- **Dataset excerpts**
/---

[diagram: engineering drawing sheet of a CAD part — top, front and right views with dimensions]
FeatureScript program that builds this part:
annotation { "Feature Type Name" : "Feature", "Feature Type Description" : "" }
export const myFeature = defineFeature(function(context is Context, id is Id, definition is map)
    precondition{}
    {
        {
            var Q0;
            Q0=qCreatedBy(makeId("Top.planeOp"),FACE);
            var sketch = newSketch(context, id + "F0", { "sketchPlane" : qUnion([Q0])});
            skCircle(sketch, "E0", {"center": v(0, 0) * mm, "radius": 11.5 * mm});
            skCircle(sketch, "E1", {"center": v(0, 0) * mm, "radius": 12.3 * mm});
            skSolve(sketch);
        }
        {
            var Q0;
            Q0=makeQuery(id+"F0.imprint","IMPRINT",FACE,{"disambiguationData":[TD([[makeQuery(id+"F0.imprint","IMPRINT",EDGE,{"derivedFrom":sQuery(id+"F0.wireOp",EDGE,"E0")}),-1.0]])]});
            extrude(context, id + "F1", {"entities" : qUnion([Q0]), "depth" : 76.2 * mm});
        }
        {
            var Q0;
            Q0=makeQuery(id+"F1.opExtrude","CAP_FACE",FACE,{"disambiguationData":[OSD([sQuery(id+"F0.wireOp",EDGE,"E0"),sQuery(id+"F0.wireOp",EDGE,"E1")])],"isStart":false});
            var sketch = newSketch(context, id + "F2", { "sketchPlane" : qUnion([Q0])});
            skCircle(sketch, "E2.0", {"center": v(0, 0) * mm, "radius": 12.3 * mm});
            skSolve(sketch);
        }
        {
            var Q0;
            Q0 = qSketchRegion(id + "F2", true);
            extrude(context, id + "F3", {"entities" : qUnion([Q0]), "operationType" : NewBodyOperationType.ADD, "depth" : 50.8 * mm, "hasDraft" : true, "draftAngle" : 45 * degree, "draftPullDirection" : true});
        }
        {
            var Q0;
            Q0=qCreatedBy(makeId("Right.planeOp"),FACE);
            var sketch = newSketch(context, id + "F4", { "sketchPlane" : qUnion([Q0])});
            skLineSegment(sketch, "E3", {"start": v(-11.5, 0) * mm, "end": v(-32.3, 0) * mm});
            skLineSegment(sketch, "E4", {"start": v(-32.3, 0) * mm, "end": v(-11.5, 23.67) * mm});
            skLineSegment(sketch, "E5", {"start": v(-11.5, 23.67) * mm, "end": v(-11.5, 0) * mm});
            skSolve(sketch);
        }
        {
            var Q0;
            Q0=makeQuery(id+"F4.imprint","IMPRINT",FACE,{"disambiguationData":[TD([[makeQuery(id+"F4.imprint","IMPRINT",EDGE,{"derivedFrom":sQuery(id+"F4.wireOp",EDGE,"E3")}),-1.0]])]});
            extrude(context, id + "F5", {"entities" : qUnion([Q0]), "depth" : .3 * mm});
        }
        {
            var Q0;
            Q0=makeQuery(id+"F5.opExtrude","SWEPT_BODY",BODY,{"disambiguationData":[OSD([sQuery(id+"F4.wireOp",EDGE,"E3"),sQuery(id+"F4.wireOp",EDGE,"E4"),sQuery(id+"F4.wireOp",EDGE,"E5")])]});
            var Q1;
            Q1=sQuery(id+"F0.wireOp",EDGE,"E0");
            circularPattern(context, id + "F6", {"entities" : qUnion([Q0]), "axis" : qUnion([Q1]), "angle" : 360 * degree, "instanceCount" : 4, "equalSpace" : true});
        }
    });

\---

- **Prompt**
Extract every line of the records above and reproduce each one verbatim, with no changes.

- **Finished task**
[diagram: engineering drawing sheet of a CAD part — top, front and right views with dimensions]
FeatureScript program that builds this part:
annotation { "Feature Type Name" : "Feature", "Feature Type Description" : "" }
export const myFeature = defineFeature(function(context is Context, id is Id, definition is map)
    precondition{}
    {
        {
            var Q0;
            Q0=qCreatedBy(makeId("Top.planeOp"),FACE);
            var sketch = newSketch(context, id + "F0", { "sketchPlane" : qUnion([Q0])});
            skCircle(sketch, "E0", {"center": v(0, 0) * mm, "radius": 11.5 * mm});
            skCircle(sketch, "E1", {"center": v(0, 0) * mm, "radius": 12.3 * mm});
            skSolve(sketch);
        }
        {
            var Q0;
            Q0=makeQuery(id+"F0.imprint","IMPRINT",FACE,{"disambiguationData":[TD([[makeQuery(id+"F0.imprint","IMPRINT",EDGE,{"derivedFrom":sQuery(id+"F0.wireOp",EDGE,"E0")}),-1.0]])]});
            extrude(context, id + "F1", {"entities" : qUnion([Q0]), "depth" : 76.2 * mm});
        }
        {
            var Q0;
            Q0=makeQuery(id+"F1.opExtrude","CAP_FACE",FACE,{"disambiguationData":[OSD([sQuery(id+"F0.wireOp",EDGE,"E0"),sQuery(id+"F0.wireOp",EDGE,"E1")])],"isStart":false});
            var sketch = newSketch(context, id + "F2", { "sketchPlane" : qUnion([Q0])});
            skCircle(sketch, "E2.0", {"center": v(0, 0) * mm, "radius": 12.3 * mm});
            skSolve(sketch);
        }
        {
            var Q0;
            Q0 = qSketchRegion(id + "F2", true);
            extrude(context, id + "F3", {"entities" : qUnion([Q0]), "operationType" : NewBodyOperationType.ADD, "depth" : 50.8 * mm, "hasDraft" : true, "draftAngle" : 45 * degree, "draftPullDirection" : true});
        }
        {
            var Q0;
            Q0=qCreatedBy(makeId("Right.planeOp"),FACE);
            var sketch = newSketch(context, id + "F4", { "sketchPlane" : qUnion([Q0])});
            skLineSegment(sketch, "E3", {"start": v(-11.5, 0) * mm, "end": v(-32.3, 0) * mm});
            skLineSegment(sketch, "E4", {"start": v(-32.3, 0) * mm, "end": v(-11.5, 23.67) * mm});
            skLineSegment(sketch, "E5", {"start": v(-11.5, 23.67) * mm, "end": v(-11.5, 0) * mm});
            skSolve(sketch);
        }
        {
            var Q0;
            Q0=makeQuery(id+"F4.imprint","IMPRINT",FACE,{"disambiguationData":[TD([[makeQuery(id+"F4.imprint","IMPRINT",EDGE,{"derivedFrom":sQuery(id+"F4.wireOp",EDGE,"E3")}),-1.0]])]});
            extrude(context, id + "F5", {"entities" : qUnion([Q0]), "depth" : .3 * mm});
        }
        {
            var Q0;
            Q0=makeQuery(id+"F5.opExtrude","SWEPT_BODY",BODY,{"disambiguationData":[OSD([sQuery(id+"F4.wireOp",EDGE,"E3"),sQuery(id+"F4.wireOp",EDGE,"E4"),sQuery(id+"F4.wireOp",EDGE,"E5")])]});
            var Q1;
            Q1=sQuery(id+"F0.wireOp",EDGE,"E0");
            circularPattern(context, id + "F6", {"entities" : qUnion([Q0]), "axis" : qUnion([Q1]), "angle" : 360 * degree, "instanceCount" : 4, "equalSpace" : true});
        }
    });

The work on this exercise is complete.